La devastadora victoria de Trump sirvió para aclarar que el viejo mundo no ha dejado de hacer parte del mundo

Ricardo Silva Romero

Volvamos atrás. Hace diez meses apenas, en noviembre de 2016, ser el Donald Trump colombiano era una buena idea de mala persona: para ser presidente de un país en duelo –pensaron un par de cínicos– bastaba servirse de la crispación perpetua de buena parte del electorado, del fanatismo religioso que salva a tantos defraudados de la desilusión, de aquella polarización que es una puesta en escena de los recaudadores de votos, del miedo y del odio que hay que saber atizar. Hace dos meses nomás, en junio de 2017, ya se sabía a las claras que ser el Donald Trump de aquí era gritar mentiras, supersticiones e intolerancias en un país violento, pero el exprocurador Ordóñez, que perdió su cargo por irregularidades en su elección, lanzó su campaña presidencial con las palabras “estoy de acuerdo con Trump en la mayoría de las cosas”: “hay que imitarlo”.

Ordóñez ha sido y es y será un vendedor de odio: de misoginia, de homofobia, de estigmatización, de persecución al periodismo. Pero la semana pasada no le salió bien su papelón de ultraderecha porque se le notó demasiado el truco.

El lunes 14 de agosto arruinó una importante sesión del Concejo Municipal de la ciudad de Santa Rosa de Cabal, en Risaralda, porque a su candidatura se le ocurrió entrar a saludar: el concejal Toro le pidió respeto, “ojalá no sea presidente…”, cuando notó que la inesperada visita de campaña había aplazado una discusión sobre los recursos que necesita un colegio. El jueves 17 le tiró el teléfono al periodista Néstor Morales, de Blu Radio, luego de negarle una verdad inocultable en una entrevista a muerte: en febrero de 2010, cuando era ese vigilante implacable pero selectivo del Estado, Ordóñez nombró en un puesto de enorme importancia a la esposa de un magistrado de apellido Bustos que es el protagonista del peor escándalo de corrupción en la historia de la rama judicial colombiana.

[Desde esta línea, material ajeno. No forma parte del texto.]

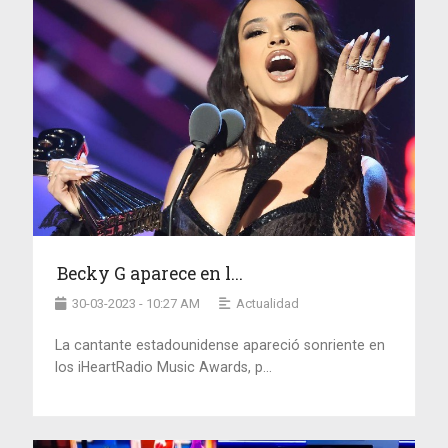
Becky G aparece en l...
30-03-2023 - 10:27 AM
Actualidad
La cantante estadounidense apareció sonriente en
los iHeartRadio Music Awards, p...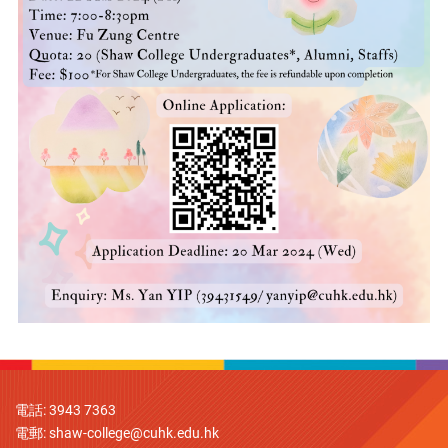
電話: 3943 7363
電郵:
shaw-college@cuhk.edu.hk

El viernes 18 el Trump colombiano lanzó por Twitter una sarta de mentiras contra el brillante abogado Rodrigo Uprimny, un hombre ajeno a las mezquindades, por recordar la verdad: que el señor Bustos fue parte de la Corte Suprema de Justicia que ternó a Ordóñez para su reelección –luego anulada– como procurador. El sábado 19 en la ciudad de Popayán, en Cauca, la emprendió contra los periodistas que siguieron preguntándole por Bustos: se puso a hablar, en una bocanada de furia digna de cualquier Maduro o de cualquier Correa, de un periodismo vendido al Gobierno, entregado a causas ilícitas, irresponsable y sectario, él, que se ha pasado su campaña ridícula aclarando que no quemaba libros sino revistas cuando era un muchacho de treintipico. Quién sabe qué haría el domingo, pero el que peca y reza empata.

Hoy es claro que se ha puesto el peluquín de Donald Trump, el peluquín de un racista imperdonable, el bisoñé de un caradura capaz de incendiarlo todo con tal de subir –quizás en este caso sea “bajar”– al poder, pero también es evidente que está saliéndole muy mal.

Podrá estar azuzando a quienes han creído que la mejor defensa –de la tierra, de la familia, de Dios– es el ataque, pero lo está haciendo en un mundo y en un país que también se ve cansado de la estrategia del odio, de la industria de la calumnia. La devastadora victoria de Trump sirvió para aclarar que el viejo mundo no ha dejado de hacer parte del mundo, y sirvió para recordar que los liberales pierden cuando deciden que sus enemigos en realidad son los liberales menos liberales, pero ahora, cuando ya ha sido probado lo que pasa al entregarle un país a un déspota que miente y arremete, tiene que servir para desvirtuar ese discurso amañado que –como el de Ordóñez– pide tolerancia con la intolerancia y llama punto de vista a la violencia.